Размышление пермского протоиерея вводит нас в русло и атмосферу очень важного в развитии пермского культурно-исторического самосознания процесса, представлявшего своего рода местную канонизацию Стефана в качестве покровителя города и земли.
Наиболее полно этот процесс выразился в идее, которую можно было бы определить как идею «пермского собора», то есть собора святых покровителей пермской земли возглавляемого св. Стефаном.
«Пермский собор» должен был персонифицировать телеологическое единство и преемственную связь событий религиозной истории края. В идее «Собора» история Перми представала как нечто целостное, самобытное, имеющее собственный замысел в Боге. Для Перми в лице её культурного слоя идея «Пермского собора» выражала религиозно-идеологическое утверждение избранности Перми, духовного первородства земли и города.

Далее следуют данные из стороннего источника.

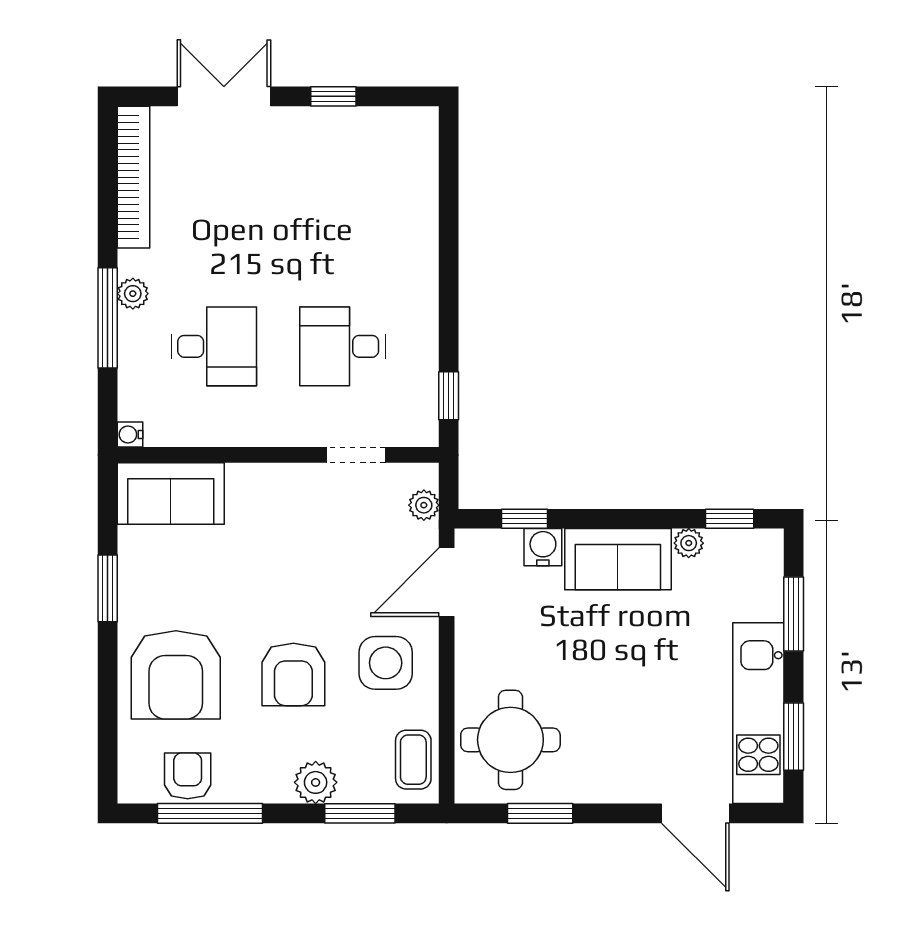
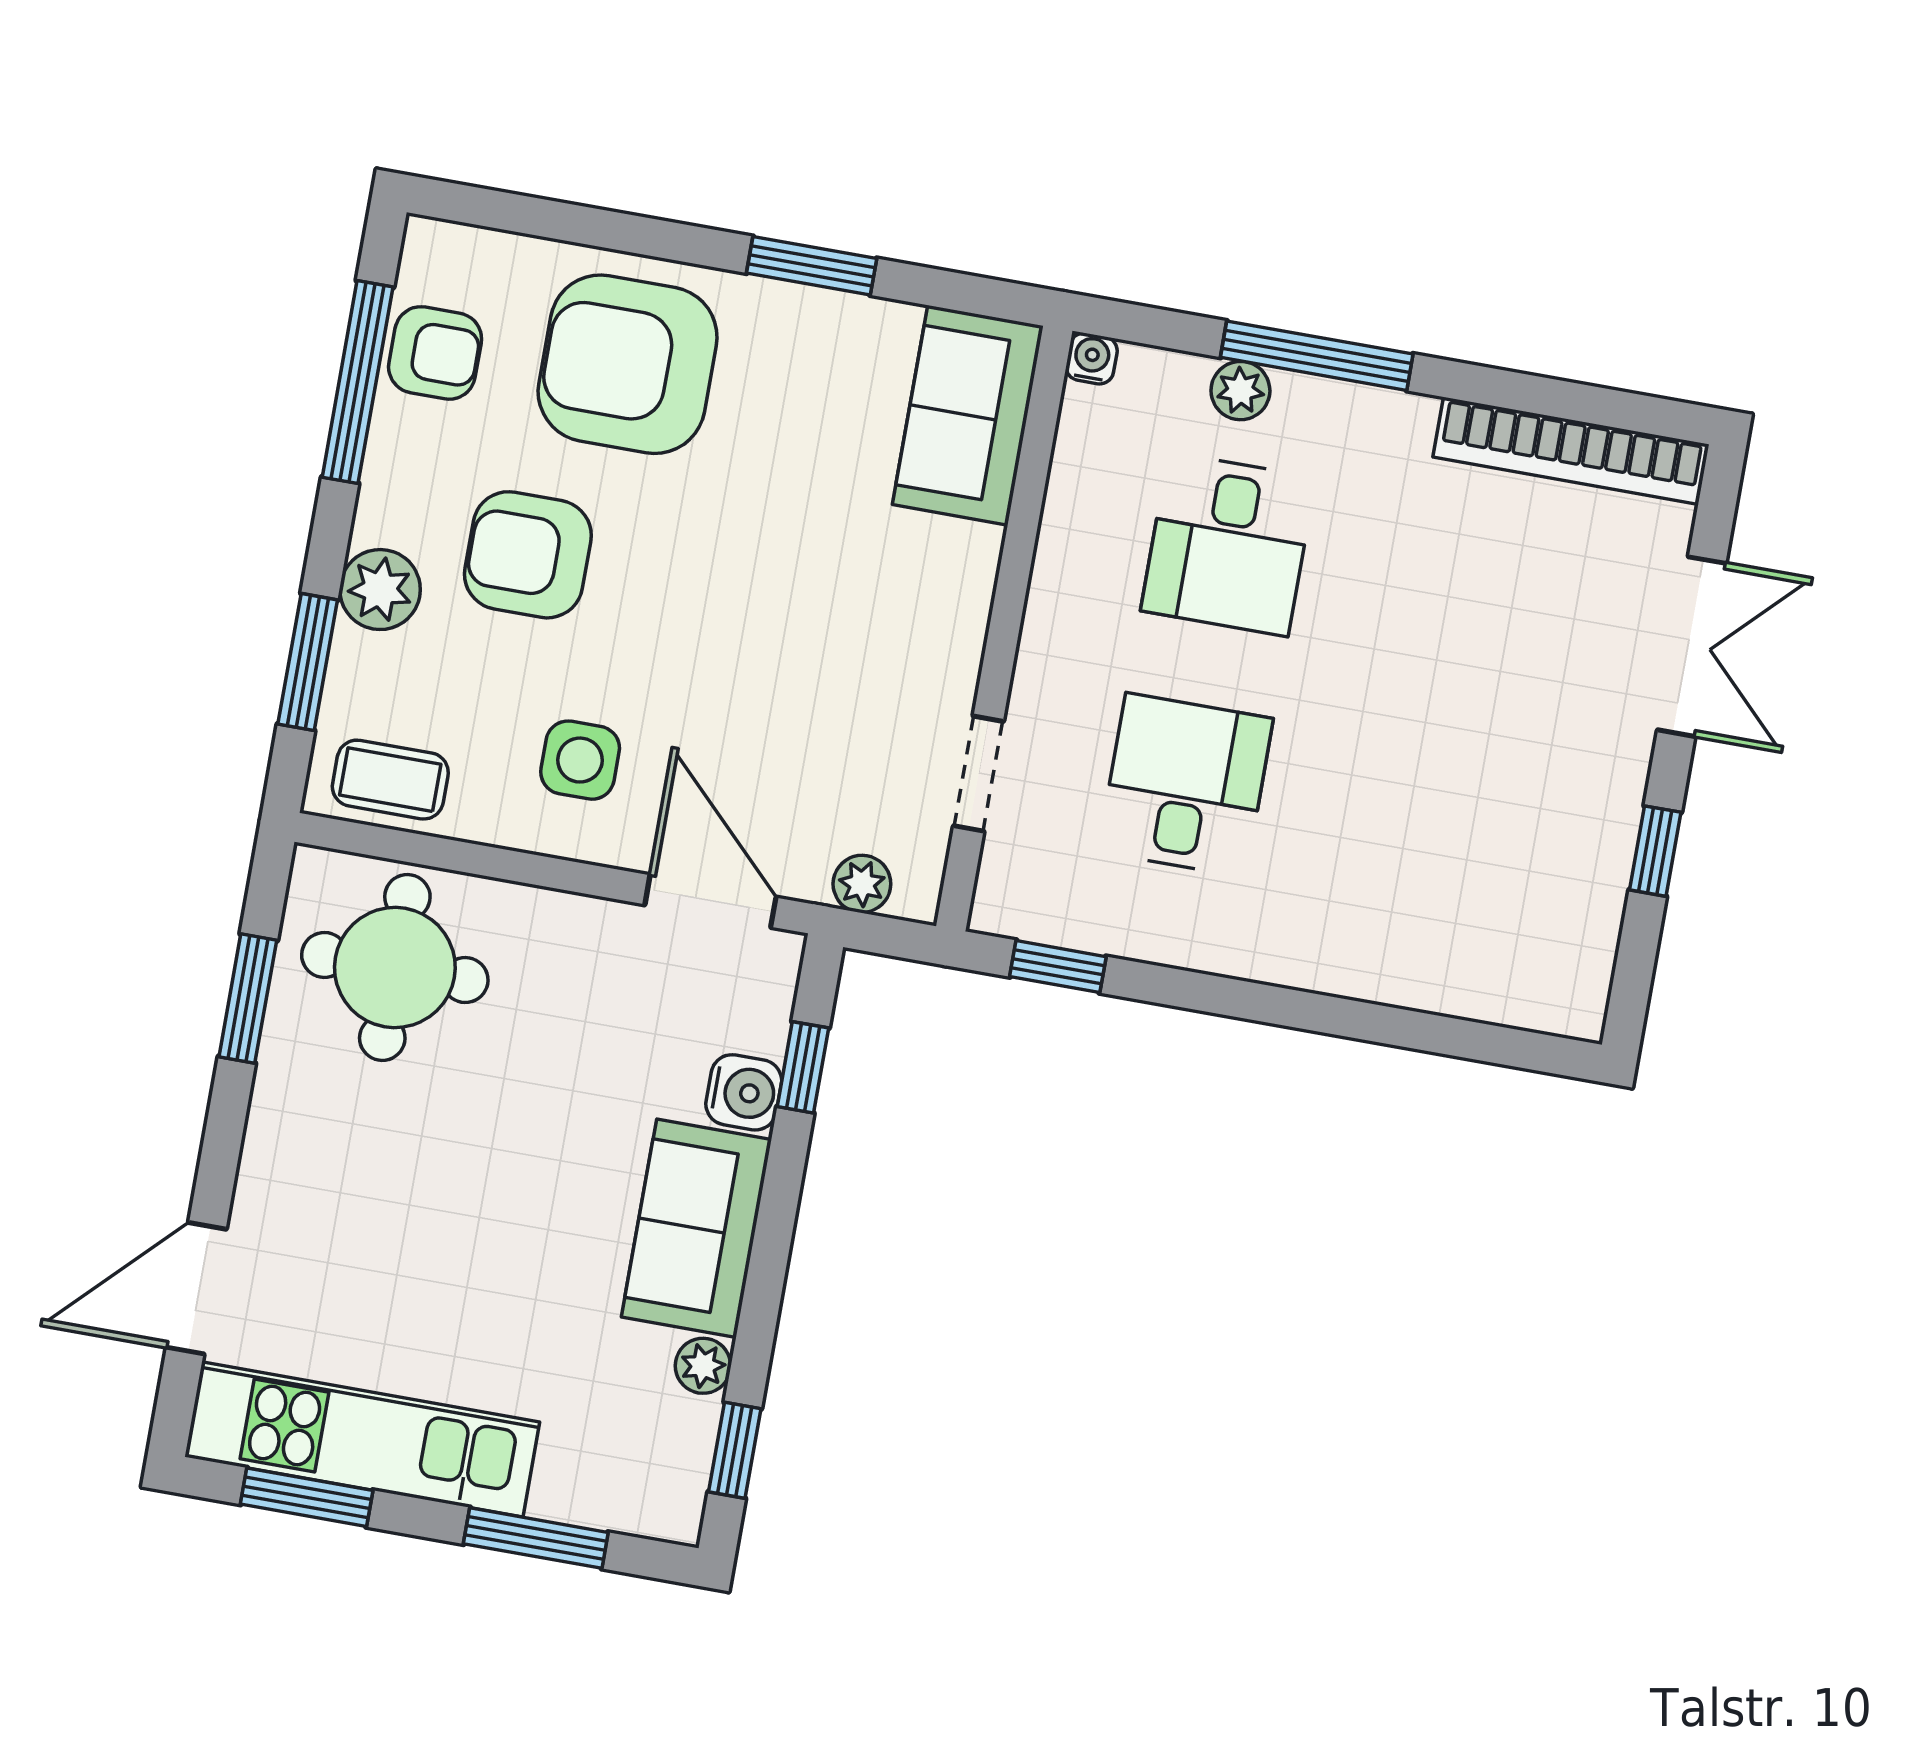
plant: (133, 294) -> (1240, 391), moved
side table: (386, 663) -> (580, 760), width x0.73, depth x0.73
armchair: (293, 675) -> (528, 555), moved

Как формировалась эта идея? В последние десятилетия ХIХ и начало ХХ века на Пермь пришлась почти непрерывная череда круглых знаменательных дат церковной истории: в 1879 отмечалось 500-летие начала проповеди Стефана Пермского, в 1896 – 500-летие его преставления, в 1899 – 100-летие создания Пермской епархии, в 1900 – столетие духовной семинарии, в 1904 – 200-летие перенесения мощей св. Симеона в Верхотурский монастырь, в 1907–300-летие канонизации Великопермских епископов Герасима, Питирима и Ионы.